*WORK REQUIRED*: Across the entries below, count the lines in which the word "setor" occurs. Reply with the count alone.
---------- EXTRACTED ENTRIES
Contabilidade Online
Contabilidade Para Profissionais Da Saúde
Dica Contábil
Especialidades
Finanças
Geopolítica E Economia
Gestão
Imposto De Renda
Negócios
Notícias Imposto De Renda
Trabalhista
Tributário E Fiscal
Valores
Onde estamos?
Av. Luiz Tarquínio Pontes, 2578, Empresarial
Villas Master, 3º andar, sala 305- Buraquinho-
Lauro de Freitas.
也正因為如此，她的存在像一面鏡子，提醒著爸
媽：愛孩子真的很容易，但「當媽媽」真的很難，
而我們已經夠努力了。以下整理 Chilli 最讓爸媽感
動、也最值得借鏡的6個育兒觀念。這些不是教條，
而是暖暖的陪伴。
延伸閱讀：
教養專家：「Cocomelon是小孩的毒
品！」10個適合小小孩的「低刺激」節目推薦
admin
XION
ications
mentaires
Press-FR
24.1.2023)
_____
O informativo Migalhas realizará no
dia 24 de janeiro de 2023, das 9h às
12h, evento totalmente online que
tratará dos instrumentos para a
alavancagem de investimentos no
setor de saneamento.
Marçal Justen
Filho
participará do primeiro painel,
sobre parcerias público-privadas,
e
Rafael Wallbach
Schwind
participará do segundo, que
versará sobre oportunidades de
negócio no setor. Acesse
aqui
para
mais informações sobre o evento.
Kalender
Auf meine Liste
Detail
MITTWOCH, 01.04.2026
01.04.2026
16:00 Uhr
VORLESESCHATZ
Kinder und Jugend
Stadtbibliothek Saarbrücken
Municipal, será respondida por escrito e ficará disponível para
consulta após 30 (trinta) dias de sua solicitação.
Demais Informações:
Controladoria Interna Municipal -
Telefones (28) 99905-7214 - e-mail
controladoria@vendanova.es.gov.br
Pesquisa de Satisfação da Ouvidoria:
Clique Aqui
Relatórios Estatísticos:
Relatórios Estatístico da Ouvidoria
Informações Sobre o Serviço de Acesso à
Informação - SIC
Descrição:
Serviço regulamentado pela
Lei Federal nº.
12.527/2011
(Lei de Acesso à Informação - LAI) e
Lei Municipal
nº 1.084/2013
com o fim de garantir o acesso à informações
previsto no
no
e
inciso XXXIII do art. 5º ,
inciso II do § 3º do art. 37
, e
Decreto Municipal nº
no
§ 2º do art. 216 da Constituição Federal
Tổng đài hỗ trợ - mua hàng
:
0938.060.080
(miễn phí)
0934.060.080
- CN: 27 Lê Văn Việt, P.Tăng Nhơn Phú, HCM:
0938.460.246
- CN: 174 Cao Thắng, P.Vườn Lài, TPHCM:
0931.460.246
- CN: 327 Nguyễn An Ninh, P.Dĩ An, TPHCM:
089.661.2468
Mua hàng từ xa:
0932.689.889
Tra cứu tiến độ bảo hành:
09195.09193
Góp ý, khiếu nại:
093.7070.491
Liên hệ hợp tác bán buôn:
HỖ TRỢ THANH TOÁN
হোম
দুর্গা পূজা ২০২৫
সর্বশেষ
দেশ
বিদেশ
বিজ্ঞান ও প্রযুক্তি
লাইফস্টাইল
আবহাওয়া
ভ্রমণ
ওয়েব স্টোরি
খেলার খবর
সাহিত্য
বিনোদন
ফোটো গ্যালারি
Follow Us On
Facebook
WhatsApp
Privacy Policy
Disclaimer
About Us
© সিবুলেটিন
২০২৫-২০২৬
--------------------
*SOLUTION FOR THIS PROBLEM*: 2